Offshore Wind in the US Making Steady Progress

Yesterday the Massachusetts Department of Public Utilities (DPU) approved a 15-year PPA for National Grid to purchase the power and RECs generated by Cape Wind. This is yet one more step forward for the 420-MW project, which has been in the works for almost 10 years.

The proceedings show that the DPU recognized the additional benefits that offshore wind power provides, beyond just electricity. One abstract from the approval stated “[I]t is abundantly clear that the Cape Wind facility offers significant benefits that are not currently available from any other renewable resources. We find that these benefits outweigh the costs of the project.”

According to a Cape Wind press release, the decision took six months, including 13 days of evidentiary hearings with testimony from 15 witnesses, 1,362 exhibits and nearly 3,000 transcript pages.
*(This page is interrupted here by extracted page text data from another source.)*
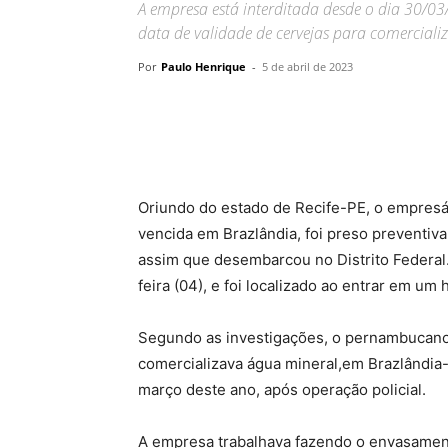
A empresa está interditada desde o dia 30/0
data de validade de cervejas para comerciali
Por
Paulo Henrique
-
5 de abril de 2023
Oriundo do estado de Recife-PE, o empres
vencida em Brazlândia, foi preso preventivam
assim que desembarcou no Distrito Federal
feira (04), e foi localizado ao entrar em um
Segundo as investigações, o pernambucano 
comercializava água mineral,em Brazlândia-D
março deste ano, após operação policial.
A empresa trabalhava fazendo o envasament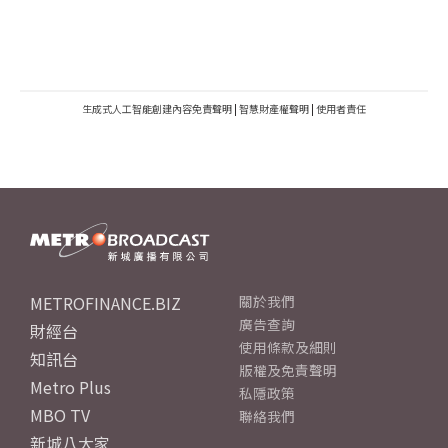
生成式人工智能創建內容免責聲明
|
智慧財產權聲明
|
使用者責任
METROFINANCE.BIZ
關於我們
廣告查詢
財經台
使用條款及細則
知訊台
版權及免責聲明
Metro Plus
私隱政策
MBO TV
聯絡我們
新城八大家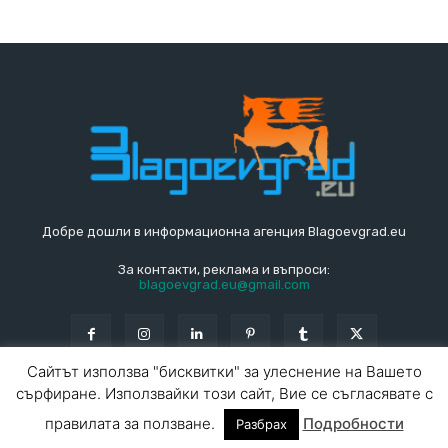
Добре дошли в информационна агенция Blagoevgrad.eu
За контакти, реклама и въпроси:
blagoevgrad.eu@gmail.com
Сайтът използва "бисквитки" за улеснение на Вашето
сърфиране. Използвайки този сайт, Вие се съгласявате с
© Blagoevgrad.EU 2010 - 2026
Общи условия
|
правилата за ползване.
Подробности
Разбрах
За контакти
За реклама
СПРАВОЧНИК
СЪБИТИЯ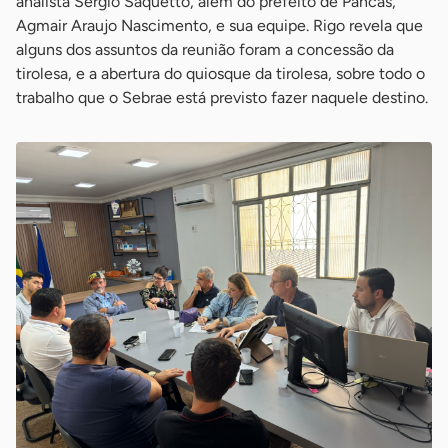
analista Sérgio Saquetto, além do prefeito de Pancas,
Agmair Araujo Nascimento, e sua equipe. Rigo revela que
alguns dos assuntos da reunião foram a concessão da
tirolesa, e a abertura do quiosque da tirolesa, sobre todo o
trabalho que o Sebrae está previsto fazer naquele destino.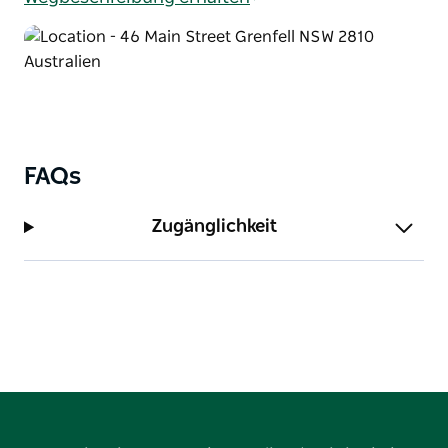
FAQs
Zugänglichkeit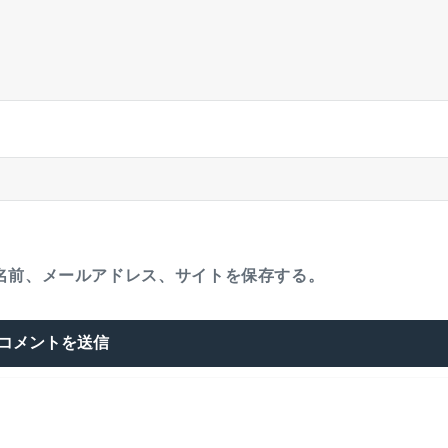
名前、メールアドレス、サイトを保存する。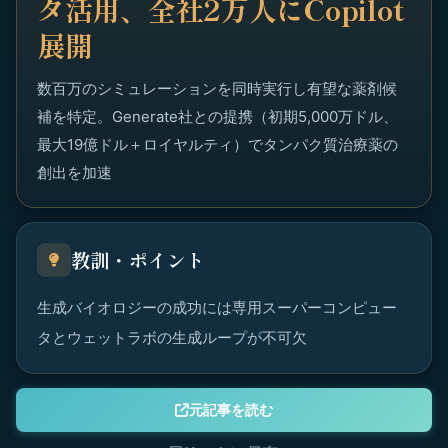
タ活用、全社2万人にCopilot
展開
数百万のシミュレーションを同時実行し有望な薬剤候
補を特定。Generate社との提携（初期5,000万ドル、
最大19億ドル＋ロイヤルティ）でタンパク質治療薬の
創出を加速
教訓・ポイント
生成バイオロジーの成功には専用スーパーコンピュー
タとウェットラボの生成ループが不可欠
元記事を読む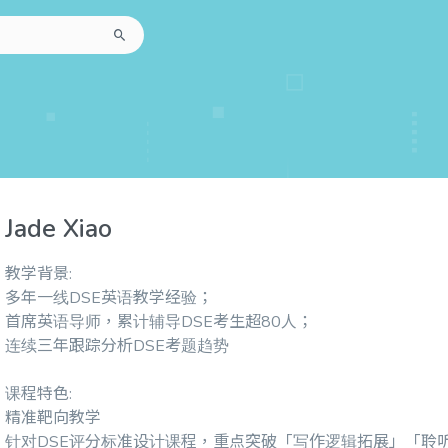
Jade Xiao
教学背景:
多年一线DSE英语教学经验；
首席英语导师，累计辅导DSE考生超80人；
连续三年跟踪分析DSE考题趋势
课程特色:
精准靶向教学
针对DSE评分标准设计课程，重点突破「写作逻辑拓展」「聆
The decision was also a political one; many Congressional and Gubenatorial candidates criticised the high cost of the PPA. Even at 18.7 cents per kWh, the utility buyer, National Grid, estimates the average monthly electricity bill will rise by $1.26 per month.

In response to the 10-year legal and regulatory battle that Cape Wind has faced, U.S. Secretary of the Interior Ken Salazar vowed yesterday to fast track future offshore wind projects, much in the same way that he has fast tracked solar energy projects on public lands.  As many as 7 utility-scale solar energy projects were approved for construction on public lands this fall.

According to the associated press, at a speech in Baltimore, MD this afternoon, Salazar highlighted the need to remove some of the permitting obstacles that stand in the way of offshore wind projects. “The Cape Wind lease is an historic milestone in America’s renewable energy future, but to fully harness the economic and energy benefits of our nation’s vast Atlantic wind potential we need to implement a smart permitting process that is efficient, thorough and unburdened by needless red tape,” he said.

Salazar and 11 Atlantic Coast governors established an offshore wind energy consortium in June 2010 to promote the development of offshore wind energy on the Outer Continental Shelf.

Google recently announced that it was investing $5 billion dollars in a transmission backbone to run up and down the Atlantic coast.  The trasmission backbone will enable offshore wind farms to provide power to the population centers near the coast.

With faster permitting, a commitment from 11 governors to pursue it and a transmission backbone in place, offshore wind energy for the eastern seaboard in the U.S. may soon be more than just a pipe dream.